13. It is often difficult to initially assess the minimum dose required to see a phenotypic response, because the changes in phenotype may require an unknown time to manifest, and the behavioral assays often require many mice to achieve statistical significance. A more pragmatic approach is therefore to determine a maximum tolerated dose and assume that treatments below but near this dose will produce the most dramatic phenotypic effects possible. A maximum tolerated dose for the full-length ATF S1-KRAB in mice was established using the procedure that follows.

14. In addition to avoiding accidental autoinoculation by trying to inject a moving mouse, anesthesia before injection also provides a transient immunosuppression that prevents an acute immune response to the protein when the bolus is injected. Anesthesia is thus highly recommended.

15. Measuring how quickly the ATF appears in the brain and how long it remains can provide information for determining if and how often repeat dosing is necessary. This is particularly important for effectors such as KRAB, which we and others have shown produces only a transient effect on gene expression [15]. That is to say, in order for a KRAB ATF to keep its target gene repressed, the protein needs to be physically present. Repeated injection is one way to keep a continuous, or at least periodic, presence of the ATF at the target site. Because the ATF contains an mCherry domain, the fluorescence of the protein can be detected in real-time using the Maestro 2 live animal fluorescence imager. At the University of California, Davis, a Maestro 2 imager is available through the Center for Molecular and Genomic Imaging. The Center maintains the device and provides the required training for all users. The Center also hosts the software for analyzing the native data, which are ultimately output as numerical spreadsheets and TIFF image files.

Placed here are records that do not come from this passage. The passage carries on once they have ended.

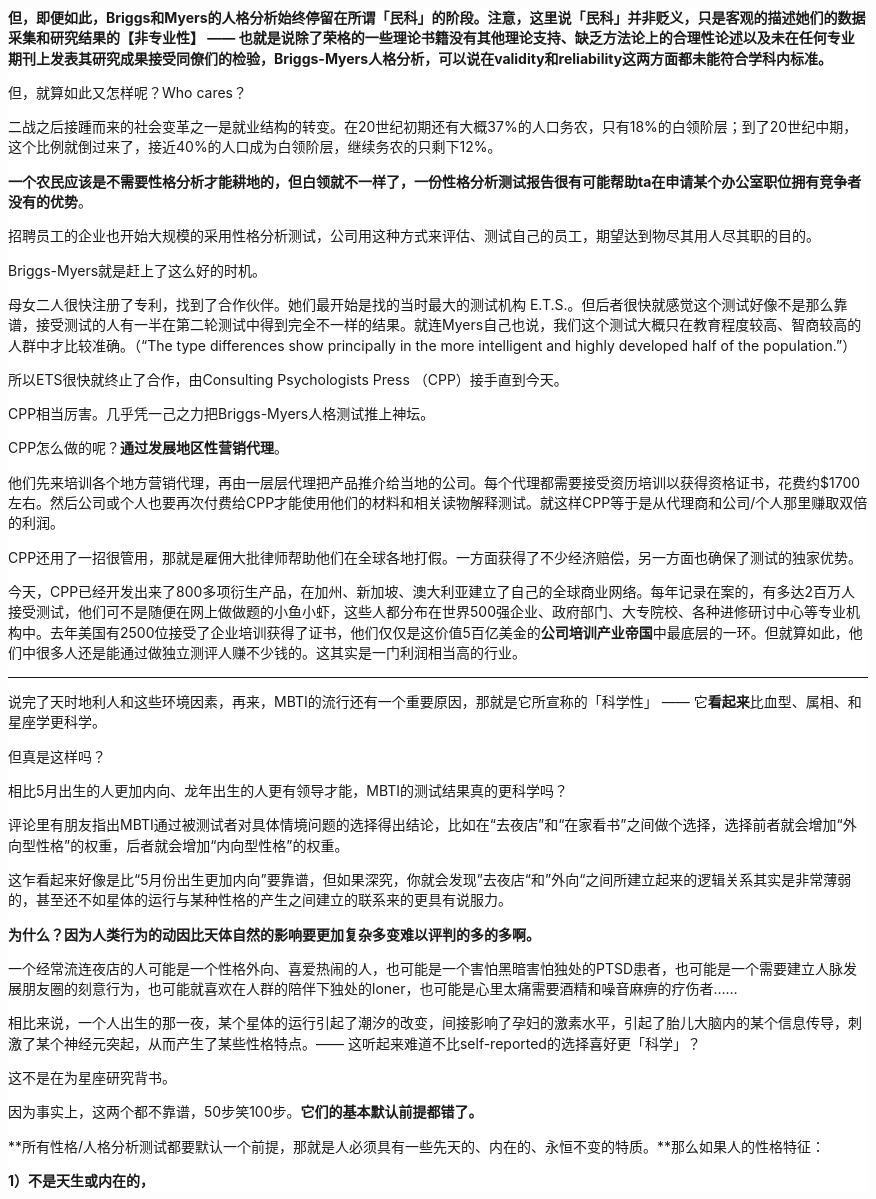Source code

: **但，即便如此，Briggs和Myers的人格分析始终停留在所谓「民科」的阶段。注意，这里说「民科」并非贬义，只是客观的描述她们的数据采集和研究结果的【非专业性】 —— 也就是说除了荣格的一些理论书籍没有其他理论支持、缺乏方法论上的合理性论述以及未在任何专业期刊上发表其研究成果接受同僚们的检验，Briggs-Myers人格分析，可以说在validity和reliability这两方面都未能符合学科内标准。**

但，就算如此又怎样呢？Who cares？

二战之后接踵而来的社会变革之一是就业结构的转变。在20世纪初期还有大概37%的人口务农，只有18%的白领阶层；到了20世纪中期，这个比例就倒过来了，接近40%的人口成为白领阶层，继续务农的只剩下12%。

**一个农民应该是不需要性格分析才能耕地的，但白领就不一样了，一份性格分析测试报告很有可能帮助ta在申请某个办公室职位拥有竞争者没有的优势**。

招聘员工的企业也开始大规模的采用性格分析测试，公司用这种方式来评估、测试自己的员工，期望达到物尽其用人尽其职的目的。

Briggs-Myers就是赶上了这么好的时机。

母女二人很快注册了专利，找到了合作伙伴。她们最开始是找的当时最大的测试机构 E.T.S.。但后者很快就感觉这个测试好像不是那么靠谱，接受测试的人有一半在第二轮测试中得到完全不一样的结果。就连Myers自己也说，我们这个测试大概只在教育程度较高、智商较高的人群中才比较准确。（“The type differences show principally in the more intelligent and highly developed half of the population.”）

所以ETS很快就终止了合作，由Consulting Psychologists Press （CPP）接手直到今天。

CPP相当厉害。几乎凭一己之力把Briggs-Myers人格测试推上神坛。

CPP怎么做的呢？**通过发展地区性营销代理**。

他们先来培训各个地方营销代理，再由一层层代理把产品推介给当地的公司。每个代理都需要接受资历培训以获得资格证书，花费约$1700左右。然后公司或个人也要再次付费给CPP才能使用他们的材料和相关读物解释测试。就这样CPP等于是从代理商和公司/个人那里赚取双倍的利润。

CPP还用了一招很管用，那就是雇佣大批律师帮助他们在全球各地打假。一方面获得了不少经济赔偿，另一方面也确保了测试的独家优势。

今天，CPP已经开发出来了800多项衍生产品，在加州、新加坡、澳大利亚建立了自己的全球商业网络。每年记录在案的，有多达2百万人接受测试，他们可不是随便在网上做做题的小鱼小虾，这些人都分布在世界500强企业、政府部门、大专院校、各种进修研讨中心等专业机构中。去年美国有2500位接受了企业培训获得了证书，他们仅仅是这价值5百亿美金的**公司培训产业帝国**中最底层的一环。但就算如此，他们中很多人还是能通过做独立测评人赚不少钱的。这其实是一门利润相当高的行业。

---

说完了天时地利人和这些环境因素，再来，MBTI的流行还有一个重要原因，那就是它所宣称的「科学性」 —— 它**看起来**比血型、属相、和星座学更科学。

但真是这样吗？

相比5月出生的人更加内向、龙年出生的人更有领导才能，MBTI的测试结果真的更科学吗？

评论里有朋友指出MBTI通过被测试者对具体情境问题的选择得出结论，比如在“去夜店”和“在家看书”之间做个选择，选择前者就会增加“外向型性格”的权重，后者就会增加“内向型性格”的权重。

这乍看起来好像是比“5月份出生更加内向”要靠谱，但如果深究，你就会发现”去夜店“和”外向“之间所建立起来的逻辑关系其实是非常薄弱的，甚至还不如星体的运行与某种性格的产生之间建立的联系来的更具有说服力。

**为什么？因为人类行为的动因比天体自然的影响要更加复杂多变难以评判的多的多啊。**

一个经常流连夜店的人可能是一个性格外向、喜爱热闹的人，也可能是一个害怕黑暗害怕独处的PTSD患者，也可能是一个需要建立人脉发展朋友圈的刻意行为，也可能就喜欢在人群的陪伴下独处的loner，也可能是心里太痛需要酒精和噪音麻痹的疗伤者……

相比来说，一个人出生的那一夜，某个星体的运行引起了潮汐的改变，间接影响了孕妇的激素水平，引起了胎儿大脑内的某个信息传导，刺激了某个神经元突起，从而产生了某些性格特点。—— 这听起来难道不比self-reported的选择喜好更「科学」？

这不是在为星座研究背书。

因为事实上，这两个都不靠谱，50步笑100步。**它们的基本默认前提都错了。**

**所有性格/人格分析测试都要默认一个前提，那就是人必须具有一些先天的、内在的、永恒不变的特质。**那么如果人的性格特征：

**1）不是天生或内在的，**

16. Ideally, a power calculation would be performed first to determine how many mice would be required to observe the molecular phenotype (i.e., the change in Ube3a expression). This calculation requires an estimation of the variance in the live fluorescence assay. Since the variance may differ for different proteins, testing three mice here can provide information on the variance that can be used to make a more informed calculation for a sufficiently powered experiment. However, in our experience, three mice per group are typically sufficient. More mice would be required to investigate behavioral phenotypes, which would be the final and relevant readouts of this procedure but are beyond the scope of this methods description.